:: REQUIREMENT ::
Each entry below is to be transcribed exactly.

[Stored data entries]
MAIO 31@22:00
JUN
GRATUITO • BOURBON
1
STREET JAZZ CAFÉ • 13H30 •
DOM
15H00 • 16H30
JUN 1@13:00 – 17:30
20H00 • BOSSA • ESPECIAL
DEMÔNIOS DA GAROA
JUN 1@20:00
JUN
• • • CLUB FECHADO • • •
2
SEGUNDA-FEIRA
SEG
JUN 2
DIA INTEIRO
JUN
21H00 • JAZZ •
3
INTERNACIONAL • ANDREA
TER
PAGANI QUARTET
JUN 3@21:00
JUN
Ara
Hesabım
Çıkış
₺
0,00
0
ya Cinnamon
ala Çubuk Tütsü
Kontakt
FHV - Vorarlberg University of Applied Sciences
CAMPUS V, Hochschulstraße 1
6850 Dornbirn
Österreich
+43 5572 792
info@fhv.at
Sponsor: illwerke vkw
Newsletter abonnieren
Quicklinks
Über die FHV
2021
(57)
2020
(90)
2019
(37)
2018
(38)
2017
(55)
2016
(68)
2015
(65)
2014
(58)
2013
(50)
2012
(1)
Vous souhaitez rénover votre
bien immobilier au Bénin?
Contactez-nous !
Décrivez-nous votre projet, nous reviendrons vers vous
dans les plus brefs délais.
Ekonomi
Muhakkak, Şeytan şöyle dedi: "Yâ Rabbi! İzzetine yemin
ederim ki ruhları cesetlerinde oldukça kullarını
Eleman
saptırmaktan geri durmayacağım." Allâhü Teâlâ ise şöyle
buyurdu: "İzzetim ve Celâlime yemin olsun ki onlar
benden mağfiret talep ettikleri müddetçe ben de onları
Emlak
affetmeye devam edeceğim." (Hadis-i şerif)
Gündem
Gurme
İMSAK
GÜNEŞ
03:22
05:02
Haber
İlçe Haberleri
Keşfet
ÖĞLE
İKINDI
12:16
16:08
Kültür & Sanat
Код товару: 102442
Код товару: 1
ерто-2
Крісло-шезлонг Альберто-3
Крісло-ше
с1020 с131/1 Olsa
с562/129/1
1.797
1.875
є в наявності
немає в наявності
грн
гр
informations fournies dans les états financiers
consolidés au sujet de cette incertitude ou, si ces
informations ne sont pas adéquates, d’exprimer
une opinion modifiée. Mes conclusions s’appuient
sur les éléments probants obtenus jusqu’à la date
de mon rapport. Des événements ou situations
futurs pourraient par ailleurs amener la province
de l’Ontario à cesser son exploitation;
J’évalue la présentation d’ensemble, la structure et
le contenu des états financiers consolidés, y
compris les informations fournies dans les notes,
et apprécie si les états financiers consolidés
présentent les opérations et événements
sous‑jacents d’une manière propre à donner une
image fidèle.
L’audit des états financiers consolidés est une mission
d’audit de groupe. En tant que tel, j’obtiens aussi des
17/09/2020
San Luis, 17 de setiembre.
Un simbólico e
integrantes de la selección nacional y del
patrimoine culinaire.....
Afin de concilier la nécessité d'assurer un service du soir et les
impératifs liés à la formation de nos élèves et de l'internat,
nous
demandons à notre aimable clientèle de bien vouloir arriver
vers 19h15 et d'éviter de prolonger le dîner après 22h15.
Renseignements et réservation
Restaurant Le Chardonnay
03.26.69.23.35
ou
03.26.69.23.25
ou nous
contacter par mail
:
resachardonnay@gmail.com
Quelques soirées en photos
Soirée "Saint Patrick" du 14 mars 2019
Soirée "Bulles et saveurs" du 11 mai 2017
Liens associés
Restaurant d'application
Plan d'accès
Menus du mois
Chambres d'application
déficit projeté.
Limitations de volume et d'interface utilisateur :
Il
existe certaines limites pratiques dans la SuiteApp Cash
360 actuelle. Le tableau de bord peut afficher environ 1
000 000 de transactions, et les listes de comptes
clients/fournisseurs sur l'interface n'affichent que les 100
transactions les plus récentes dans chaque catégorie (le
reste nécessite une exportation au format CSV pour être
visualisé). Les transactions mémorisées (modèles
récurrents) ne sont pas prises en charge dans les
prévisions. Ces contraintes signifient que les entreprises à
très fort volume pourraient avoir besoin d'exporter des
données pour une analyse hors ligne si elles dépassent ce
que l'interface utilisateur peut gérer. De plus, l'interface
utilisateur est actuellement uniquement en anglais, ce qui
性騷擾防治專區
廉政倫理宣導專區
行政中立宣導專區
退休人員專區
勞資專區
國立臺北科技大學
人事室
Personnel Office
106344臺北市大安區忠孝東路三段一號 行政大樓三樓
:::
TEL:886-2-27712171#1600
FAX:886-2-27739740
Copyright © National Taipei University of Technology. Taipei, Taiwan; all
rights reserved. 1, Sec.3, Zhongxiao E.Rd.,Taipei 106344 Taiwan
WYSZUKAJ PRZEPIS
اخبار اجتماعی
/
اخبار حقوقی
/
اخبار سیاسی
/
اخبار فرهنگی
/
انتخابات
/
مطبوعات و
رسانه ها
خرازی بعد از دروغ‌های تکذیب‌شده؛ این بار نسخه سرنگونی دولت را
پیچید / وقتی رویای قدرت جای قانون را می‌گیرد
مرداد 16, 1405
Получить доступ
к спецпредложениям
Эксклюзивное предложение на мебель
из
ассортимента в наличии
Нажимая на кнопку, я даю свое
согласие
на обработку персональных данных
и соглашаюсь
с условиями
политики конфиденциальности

:: COMPLETED EXERCISE ::
MAIO 31@22:00
JUN
GRATUITO • BOURBON
1
STREET JAZZ CAFÉ • 13H30 •
DOM
15H00 • 16H30
JUN 1@13:00 – 17:30
20H00 • BOSSA • ESPECIAL
DEMÔNIOS DA GAROA
JUN 1@20:00
JUN
• • • CLUB FECHADO • • •
2
SEGUNDA-FEIRA
SEG
JUN 2
DIA INTEIRO
JUN
21H00 • JAZZ •
3
INTERNACIONAL • ANDREA
TER
PAGANI QUARTET
JUN 3@21:00
JUN
Ara
Hesabım
Çıkış
₺
0,00
0
ya Cinnamon
ala Çubuk Tütsü
Kontakt
FHV - Vorarlberg University of Applied Sciences
CAMPUS V, Hochschulstraße 1
6850 Dornbirn
Österreich
+43 5572 792
info@fhv.at
Sponsor: illwerke vkw
Newsletter abonnieren
Quicklinks
Über die FHV
2021
(57)
2020
(90)
2019
(37)
2018
(38)
2017
(55)
2016
(68)
2015
(65)
2014
(58)
2013
(50)
2012
(1)
Vous souhaitez rénover votre
bien immobilier au Bénin?
Contactez-nous !
Décrivez-nous votre projet, nous reviendrons vers vous
dans les plus brefs délais.
Ekonomi
Muhakkak, Şeytan şöyle dedi: "Yâ Rabbi! İzzetine yemin
ederim ki ruhları cesetlerinde oldukça kullarını
Eleman
saptırmaktan geri durmayacağım." Allâhü Teâlâ ise şöyle
buyurdu: "İzzetim ve Celâlime yemin olsun ki onlar
benden mağfiret talep ettikleri müddetçe ben de onları
Emlak
affetmeye devam edeceğim." (Hadis-i şerif)
Gündem
Gurme
İMSAK
GÜNEŞ
03:22
05:02
Haber
İlçe Haberleri
Keşfet
ÖĞLE
İKINDI
12:16
16:08
Kültür & Sanat
Код товару: 102442
Код товару: 1
ерто-2
Крісло-шезлонг Альберто-3
Крісло-ше
с1020 с131/1 Olsa
с562/129/1
1.797
1.875
є в наявності
немає в наявності
грн
гр
informations fournies dans les états financiers
consolidés au sujet de cette incertitude ou, si ces
informations ne sont pas adéquates, d’exprimer
une opinion modifiée. Mes conclusions s’appuient
sur les éléments probants obtenus jusqu’à la date
de mon rapport. Des événements ou situations
futurs pourraient par ailleurs amener la province
de l’Ontario à cesser son exploitation;
J’évalue la présentation d’ensemble, la structure et
le contenu des états financiers consolidés, y
compris les informations fournies dans les notes,
et apprécie si les états financiers consolidés
présentent les opérations et événements
sous‑jacents d’une manière propre à donner une
image fidèle.
L’audit des états financiers consolidés est une mission
d’audit de groupe. En tant que tel, j’obtiens aussi des
17/09/2020
San Luis, 17 de setiembre.
Un simbólico e
integrantes de la selección nacional y del
patrimoine culinaire.....
Afin de concilier la nécessité d'assurer un service du soir et les
impératifs liés à la formation de nos élèves et de l'internat,
nous
demandons à notre aimable clientèle de bien vouloir arriver
vers 19h15 et d'éviter de prolonger le dîner après 22h15.
Renseignements et réservation
Restaurant Le Chardonnay
03.26.69.23.35
ou
03.26.69.23.25
ou nous
contacter par mail
:
resachardonnay@gmail.com
Quelques soirées en photos
Soirée "Saint Patrick" du 14 mars 2019
Soirée "Bulles et saveurs" du 11 mai 2017
Liens associés
Restaurant d'application
Plan d'accès
Menus du mois
Chambres d'application
déficit projeté.
Limitations de volume et d'interface utilisateur :
Il
existe certaines limites pratiques dans la SuiteApp Cash
360 actuelle. Le tableau de bord peut afficher environ 1
000 000 de transactions, et les listes de comptes
clients/fournisseurs sur l'interface n'affichent que les 100
transactions les plus récentes dans chaque catégorie (le
reste nécessite une exportation au format CSV pour être
visualisé). Les transactions mémorisées (modèles
récurrents) ne sont pas prises en charge dans les
prévisions. Ces contraintes signifient que les entreprises à
très fort volume pourraient avoir besoin d'exporter des
données pour une analyse hors ligne si elles dépassent ce
que l'interface utilisateur peut gérer. De plus, l'interface
utilisateur est actuellement uniquement en anglais, ce qui
性騷擾防治專區
廉政倫理宣導專區
行政中立宣導專區
退休人員專區
勞資專區
國立臺北科技大學
人事室
Personnel Office
106344臺北市大安區忠孝東路三段一號 行政大樓三樓
:::
TEL:886-2-27712171#1600
FAX:886-2-27739740
Copyright © National Taipei University of Technology. Taipei, Taiwan; all
rights reserved. 1, Sec.3, Zhongxiao E.Rd.,Taipei 106344 Taiwan
WYSZUKAJ PRZEPIS
اخبار اجتماعی
/
اخبار حقوقی
/
اخبار سیاسی
/
اخبار فرهنگی
/
انتخابات
/
مطبوعات و
رسانه ها
خرازی بعد از دروغ‌های تکذیب‌شده؛ این بار نسخه سرنگونی دولت را
پیچید / وقتی رویای قدرت جای قانون را می‌گیرد
مرداد 16, 1405
Получить доступ
к спецпредложениям
Эксклюзивное предложение на мебель
из
ассортимента в наличии
Нажимая на кнопку, я даю свое
согласие
на обработку персональных данных
и соглашаюсь
с условиями
политики конфиденциальности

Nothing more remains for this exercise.